There are several different types of bonds. Government bonds, such as U.S. Treasuries, have the lowest risk; U.S. Treasuries are guaranteed by the U.S. government. The different types of U.S. Treasuries have a different amounts of time to maturity and different interest rates.
Corporate bonds, as the name suggests, are issued by companies rather than the government. Corporate bonds vary in risk from high quality to junk bonds. The bonds with the most risk generally have the highest yield and vice versa.
Bonds can be sold through a broker before the maturity date if the funds are needed. How selling before maturity affects the amount of cash received depends on the bond, interest rates, and brokerage fees.
Mutual funds use the pool of money from all investors to invest in a diverse portfolio of assets including stocks, bonds, and real estate. When you invest in a mutual fund, you get the benefit of diversity of assets and professional investing in exchange for a fee.
Mutual funds are liquid assets because the investor can redeem the shares at any time. Because the mutual fund has up to seven days to pay out the cash, mutual fund investments are less liquid than funds in a bank account.
What Are Non-Liquid/Illiquid Assets?
In contrast to liquid assets, non-liquid assets cannot be easily converted to available cash. Often it takes time to find a buyer for these types of assets. Assets which can be converted to cash quickly but lose a substantial portion of their value in the process are also non-liquid. Here are some examples of non-liquid assets:
Real estate is one of the least liquid of assets. If you own a piece of real estate and need to sell it for cash, several steps are required. These include finding a buyer and completing the legal process to transfer. You will likely also pay commission and other expenses. Selling real estate would not be a quick way to solve a financial problem.

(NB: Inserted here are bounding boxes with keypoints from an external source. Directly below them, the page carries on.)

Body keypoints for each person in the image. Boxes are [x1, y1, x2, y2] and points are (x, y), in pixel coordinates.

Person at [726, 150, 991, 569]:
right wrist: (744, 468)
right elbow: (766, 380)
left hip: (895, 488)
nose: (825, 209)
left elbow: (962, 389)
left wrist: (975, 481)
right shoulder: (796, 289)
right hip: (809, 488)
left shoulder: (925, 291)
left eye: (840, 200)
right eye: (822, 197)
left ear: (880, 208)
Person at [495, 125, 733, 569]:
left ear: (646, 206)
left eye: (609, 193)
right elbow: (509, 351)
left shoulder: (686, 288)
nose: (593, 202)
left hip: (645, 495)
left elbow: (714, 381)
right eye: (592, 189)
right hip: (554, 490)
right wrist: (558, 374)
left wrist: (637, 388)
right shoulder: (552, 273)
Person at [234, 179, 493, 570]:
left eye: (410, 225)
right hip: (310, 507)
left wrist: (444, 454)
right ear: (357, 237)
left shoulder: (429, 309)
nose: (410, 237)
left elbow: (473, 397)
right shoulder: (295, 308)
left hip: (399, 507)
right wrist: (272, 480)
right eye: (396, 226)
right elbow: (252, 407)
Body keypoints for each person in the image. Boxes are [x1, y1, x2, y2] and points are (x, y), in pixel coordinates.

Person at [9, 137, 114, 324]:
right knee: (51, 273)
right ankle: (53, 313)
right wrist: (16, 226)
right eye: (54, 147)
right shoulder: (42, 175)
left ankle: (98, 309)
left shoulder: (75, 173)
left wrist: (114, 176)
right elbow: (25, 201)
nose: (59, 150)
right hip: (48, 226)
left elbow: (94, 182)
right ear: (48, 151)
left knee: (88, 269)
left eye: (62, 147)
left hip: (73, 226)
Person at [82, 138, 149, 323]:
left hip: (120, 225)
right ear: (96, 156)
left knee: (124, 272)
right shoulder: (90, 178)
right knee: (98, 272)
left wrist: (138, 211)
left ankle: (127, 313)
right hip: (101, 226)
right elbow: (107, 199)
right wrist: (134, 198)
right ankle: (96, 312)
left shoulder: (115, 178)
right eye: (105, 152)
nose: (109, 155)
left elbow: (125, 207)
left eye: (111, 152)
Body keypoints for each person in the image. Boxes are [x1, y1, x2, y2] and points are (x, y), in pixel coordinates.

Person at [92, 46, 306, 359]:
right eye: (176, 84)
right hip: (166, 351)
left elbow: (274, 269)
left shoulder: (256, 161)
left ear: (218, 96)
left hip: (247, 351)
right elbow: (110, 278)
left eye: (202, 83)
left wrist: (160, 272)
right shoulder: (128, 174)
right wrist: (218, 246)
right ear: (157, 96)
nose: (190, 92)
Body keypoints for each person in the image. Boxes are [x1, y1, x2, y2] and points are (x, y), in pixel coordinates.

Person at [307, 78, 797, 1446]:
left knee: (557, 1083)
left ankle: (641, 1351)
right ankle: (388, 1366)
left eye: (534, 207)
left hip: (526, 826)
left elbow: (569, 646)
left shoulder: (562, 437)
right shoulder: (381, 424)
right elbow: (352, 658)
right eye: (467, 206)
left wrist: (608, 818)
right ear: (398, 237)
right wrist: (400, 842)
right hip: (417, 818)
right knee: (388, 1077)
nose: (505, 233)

Retirement accounts generally are not considered to be liquid assets because although you could cash them out if needed, the value would be greatly reduced. For example, if you decide to cash out your 401(k), you will have to pay income tax on the amount cashed out (in fact, 20% will be withheld by the plan administrator) plus a 10% penalty for early withdrawal. The loss of value makes the account non-liquid.

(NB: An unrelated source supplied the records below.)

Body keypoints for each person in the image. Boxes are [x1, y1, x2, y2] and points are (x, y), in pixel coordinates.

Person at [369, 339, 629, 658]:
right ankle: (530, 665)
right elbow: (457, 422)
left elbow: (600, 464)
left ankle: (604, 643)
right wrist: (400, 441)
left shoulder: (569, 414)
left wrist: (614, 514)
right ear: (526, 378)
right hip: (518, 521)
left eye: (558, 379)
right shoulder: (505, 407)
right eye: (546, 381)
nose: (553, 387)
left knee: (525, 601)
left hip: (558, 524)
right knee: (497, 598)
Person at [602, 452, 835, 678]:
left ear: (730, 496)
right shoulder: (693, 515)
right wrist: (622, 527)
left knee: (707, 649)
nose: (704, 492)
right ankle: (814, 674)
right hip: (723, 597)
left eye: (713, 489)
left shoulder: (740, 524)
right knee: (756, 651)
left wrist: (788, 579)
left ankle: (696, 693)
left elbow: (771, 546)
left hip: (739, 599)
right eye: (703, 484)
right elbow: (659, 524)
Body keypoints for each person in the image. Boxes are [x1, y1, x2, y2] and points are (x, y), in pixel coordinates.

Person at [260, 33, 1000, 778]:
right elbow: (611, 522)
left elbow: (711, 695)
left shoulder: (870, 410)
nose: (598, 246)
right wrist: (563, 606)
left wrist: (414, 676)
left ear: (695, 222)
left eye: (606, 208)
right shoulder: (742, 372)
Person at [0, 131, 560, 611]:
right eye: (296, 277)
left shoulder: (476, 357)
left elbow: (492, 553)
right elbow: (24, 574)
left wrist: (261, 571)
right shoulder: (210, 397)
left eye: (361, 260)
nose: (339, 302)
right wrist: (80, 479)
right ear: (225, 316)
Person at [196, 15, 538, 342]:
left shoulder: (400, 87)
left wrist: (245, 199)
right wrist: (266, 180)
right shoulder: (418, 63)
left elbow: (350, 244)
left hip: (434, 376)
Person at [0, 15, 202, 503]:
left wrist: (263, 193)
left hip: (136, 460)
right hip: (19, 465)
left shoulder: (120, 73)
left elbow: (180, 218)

The same account might be considered a liquid asset, however, if the account owner is at least 59 ½ since he or she would no longer be subject to the penalty.
There are a wide range of valuable items that might be considered assets, from baseball cards to antiques to electronics to jewelry. However, the majority of these types of items would be considered non-liquid assets because they are not readily converted to cash. When they are, it is often at a reduced amount – you might be able to sell your used clothing instantly at the local resale store, but it is likely for pennies on the dollar. Higher value items require finding a willing buyer and maybe even a lengthy process including an appraisal, making these assets non-liquid.

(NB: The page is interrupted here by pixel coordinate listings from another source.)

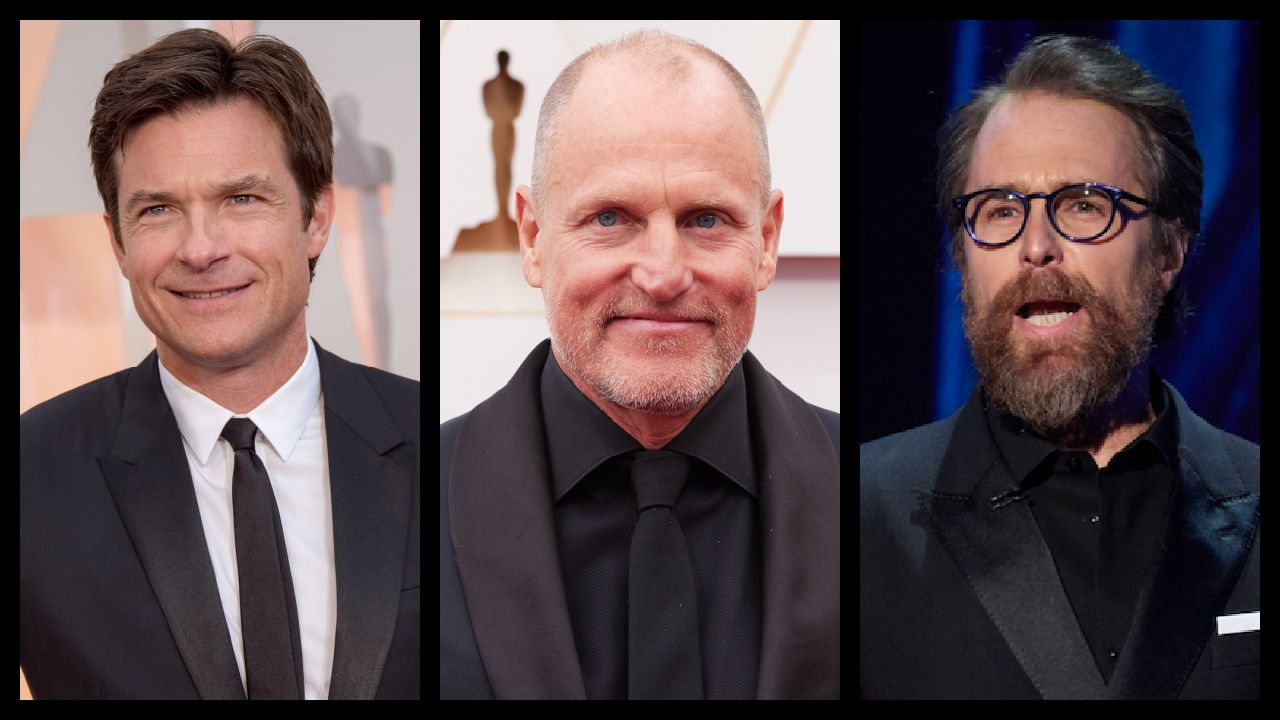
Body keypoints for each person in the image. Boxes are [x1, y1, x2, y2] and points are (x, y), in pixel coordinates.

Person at [19, 29, 419, 700]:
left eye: (241, 198)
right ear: (117, 240)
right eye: (158, 210)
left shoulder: (443, 447)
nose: (200, 249)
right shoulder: (33, 474)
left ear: (317, 215)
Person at [440, 30, 839, 700]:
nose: (662, 274)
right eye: (610, 218)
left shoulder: (871, 495)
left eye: (706, 219)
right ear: (533, 238)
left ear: (766, 240)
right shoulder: (414, 492)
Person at [859, 35, 1258, 700]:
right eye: (1000, 211)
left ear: (1170, 250)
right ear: (963, 261)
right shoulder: (854, 516)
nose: (1035, 248)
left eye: (1083, 205)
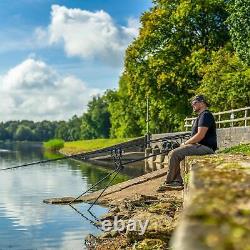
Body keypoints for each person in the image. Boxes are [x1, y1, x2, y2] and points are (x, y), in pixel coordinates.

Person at [157, 95, 217, 192]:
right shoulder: (202, 116)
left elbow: (200, 135)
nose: (192, 105)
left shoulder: (205, 115)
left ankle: (171, 181)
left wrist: (185, 143)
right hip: (200, 146)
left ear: (202, 103)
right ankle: (176, 181)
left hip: (206, 148)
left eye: (194, 103)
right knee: (174, 152)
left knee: (174, 153)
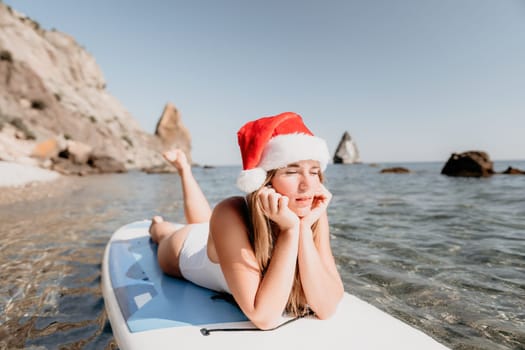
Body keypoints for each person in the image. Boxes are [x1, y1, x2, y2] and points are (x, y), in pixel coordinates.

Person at [149, 112, 344, 330]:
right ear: (264, 183)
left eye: (315, 172)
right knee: (166, 230)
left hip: (221, 239)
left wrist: (304, 228)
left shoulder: (312, 211)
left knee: (204, 222)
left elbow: (327, 308)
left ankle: (184, 169)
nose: (307, 185)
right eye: (291, 172)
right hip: (185, 249)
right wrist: (290, 231)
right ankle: (180, 178)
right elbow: (264, 318)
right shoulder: (229, 212)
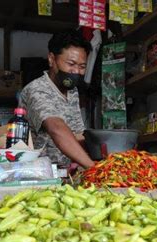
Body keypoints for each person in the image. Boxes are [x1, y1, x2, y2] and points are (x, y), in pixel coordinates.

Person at [20, 29, 95, 169]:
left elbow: (78, 135)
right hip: (40, 175)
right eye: (71, 64)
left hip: (66, 174)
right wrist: (93, 167)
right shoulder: (37, 89)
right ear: (52, 59)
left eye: (82, 66)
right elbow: (56, 128)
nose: (76, 71)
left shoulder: (72, 91)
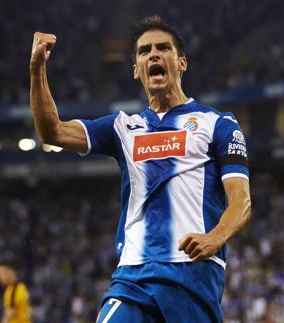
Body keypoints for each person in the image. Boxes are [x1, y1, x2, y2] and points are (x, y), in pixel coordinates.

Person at [29, 16, 251, 322]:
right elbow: (52, 132)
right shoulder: (123, 128)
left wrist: (215, 237)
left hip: (193, 274)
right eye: (144, 51)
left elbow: (242, 202)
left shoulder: (218, 124)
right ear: (136, 70)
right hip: (134, 276)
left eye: (164, 48)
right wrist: (37, 67)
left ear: (182, 62)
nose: (154, 54)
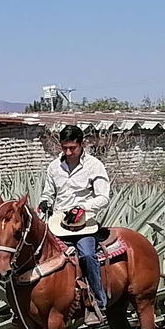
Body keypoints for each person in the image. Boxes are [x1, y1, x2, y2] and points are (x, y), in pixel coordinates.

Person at [38, 124, 111, 316]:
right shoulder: (54, 167)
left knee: (86, 254)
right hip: (58, 223)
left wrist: (83, 207)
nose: (68, 152)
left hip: (83, 225)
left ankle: (98, 300)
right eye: (65, 148)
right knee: (37, 252)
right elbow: (48, 193)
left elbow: (103, 197)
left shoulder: (94, 165)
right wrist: (45, 202)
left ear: (82, 144)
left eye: (72, 148)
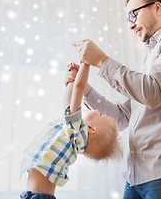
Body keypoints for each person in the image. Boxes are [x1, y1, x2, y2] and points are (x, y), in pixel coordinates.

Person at [74, 0, 161, 198]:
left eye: (133, 14)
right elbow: (122, 117)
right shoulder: (144, 63)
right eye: (127, 18)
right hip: (136, 176)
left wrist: (102, 61)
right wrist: (83, 88)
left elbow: (153, 92)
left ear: (157, 8)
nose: (130, 24)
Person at [20, 63, 122, 199]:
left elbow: (79, 88)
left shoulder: (76, 131)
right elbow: (68, 102)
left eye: (101, 115)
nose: (97, 110)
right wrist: (71, 79)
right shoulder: (71, 132)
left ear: (91, 129)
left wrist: (86, 64)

So what is an example of a liquid asset? Well now you have many examples of liquid assets and examples of non-liquid assets. There are many different types of assets you might have in your portfolio – hopefully this article has helped you to determine which ones are liquid and which ones are non-liquid. Knowing examples of liquid assets will keep you from investing in the wrong things, based on your need for available funds.